++++ TEXTE À LIRE ++++

Je ne pus m’empêcher d’esquisser un sourire.
La Guigne était devenu une blague entre matons. Entre détenus, aussi. Le genre qui vous fait oublier que la Guigne a un nom. Une famille. Une existence. Le genre qui vous masque un fait important : c’est un homme. La Guigne n’était plus, dans l’esprit de tout un chacun, qu’un catalogue de tuiles, une liste sans fin de coups du sort plus invraisemblables les uns que les autres. Il portait son sobriquet comme Elvis le perfecto : divinement.
La plus marquante de ses déveines circulait dans la prison comme un joint dans une fête étudiante : chaque nouvelle tête y avait droit. Un soir, alors qu’il rentrait d’un cambriolage, il avait croisé dans une rue déserte une vieille dame accompagnée d’un caniche et braqué sous son nez le canon du colt qu’il venait de ramasser derrière la vitrine poussiéreuse d’un buffet Louis Philippe. L’arme était une telle antiquité qu’il ne lui était pas venu à l’idée qu’elle puisse être en état de marche. Ou même chargée. Alors que la Guigne avait dérapé dans la merde fraîche tout juste démoulée par Fanfreluche, le coup était parti et la balle était allée se loger pile entre les deux yeux de la vieille dame. La Guigne avait pris ses jambes à son cou – j’ignore pourquoi, mais quand vous parlez d’un type qui s’appelle la Guigne, tout de suite vous viennent en tête des expressions vieillottes comme prendre ses jambes à son cou – mais, comble de malchance, un témoin à la mémoire prodigieuse avait assisté à la scène. Le portrait-robot que fit le portraitiste de la police avait l’air d’une photo. On le retrouva très vite. » (p. 39-40)
L’avis de Quatre Sans Quatre
Victor Caranne est un homme heureux. Il aime son métier de psychologue carcéral, habite dans un cadre idyllique, entre La Rochelle et l’île de Ré, et vit une liaison amoureuse passionnée avec Julia. Grande ombre au tableau : Julia est l’épouse de son meilleur ami, Jonas Somb. Victor et Jonas sont soudés, toujours là l’un pour l’autre depuis l’enfance, mais l’amour que Julia et lui se porte a été plus fort que tout et depuis un an, les deux amants se voient régulièrement en cachette, aidés en cela par la profession de reporter de la jeune femme qui l’oblige à de fréquentes absences.

++++ MATÉRIEL FOURNI ++++

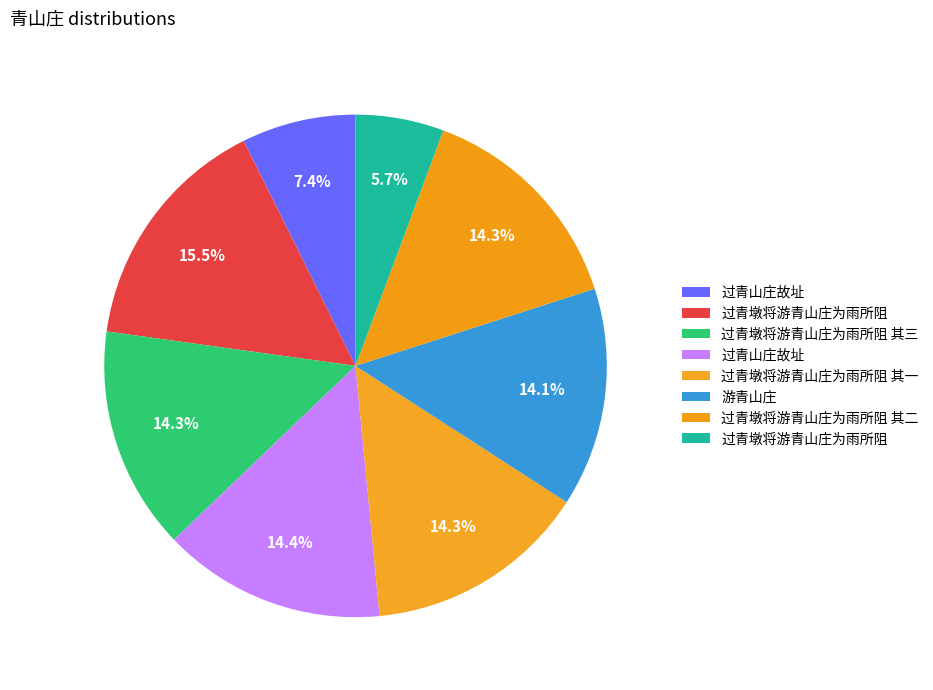

How many slices are in this pie chart?

8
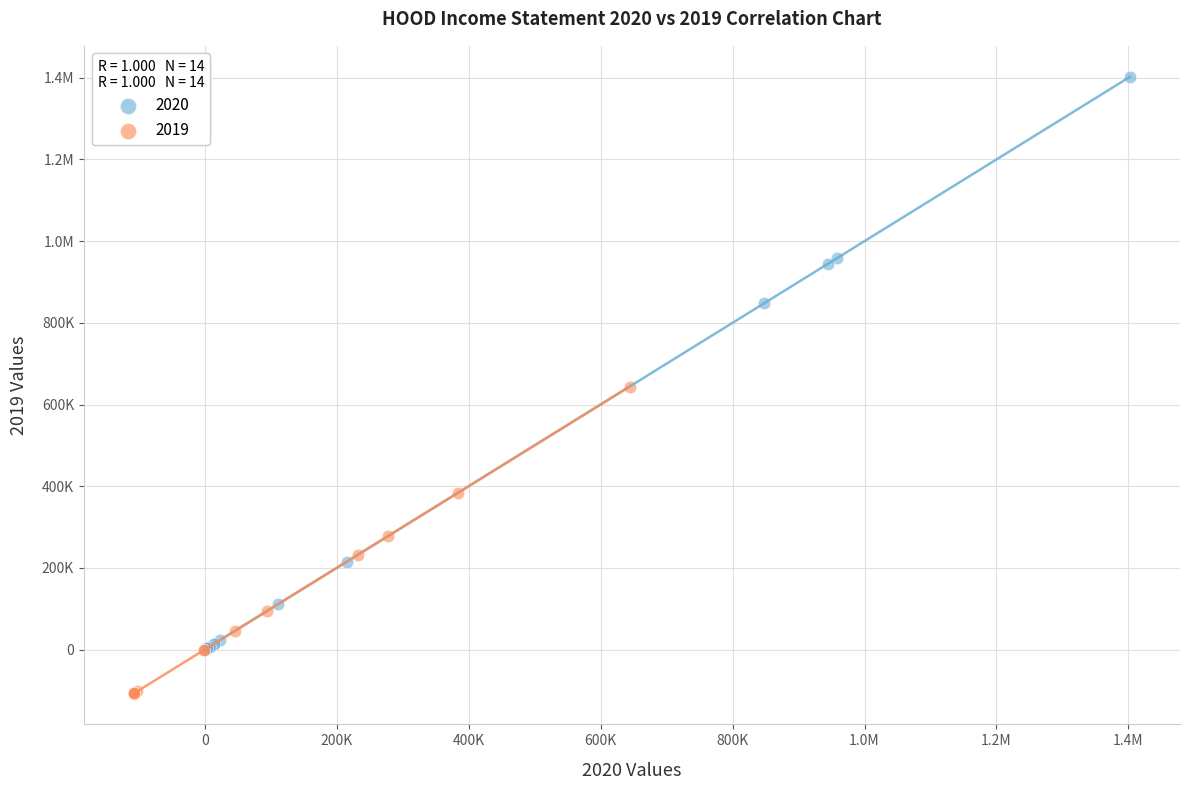

What are all the series names shown in the legend?

2020, 2019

++++

(OBJECTIF): Renommez « Julia » en « Mathilde » dans le texte à lire, puis recopiez-en le passage situé entre « L’avis de Quatre » et « de fréquentes absences. », inclus.

(VOTRE RÉPONSE):
L’avis de Quatre Sans Quatre
Victor Caranne est un homme heureux. Il aime son métier de psychologue carcéral, habite dans un cadre idyllique, entre La Rochelle et l’île de Ré, et vit une liaison amoureuse passionnée avec Mathilde. Grande ombre au tableau : Mathilde est l’épouse de son meilleur ami, Jonas Somb. Victor et Jonas sont soudés, toujours là l’un pour l’autre depuis l’enfance, mais l’amour que Mathilde et lui se porte a été plus fort que tout et depuis un an, les deux amants se voient régulièrement en cachette, aidés en cela par la profession de reporter de la jeune femme qui l’oblige à de fréquentes absences.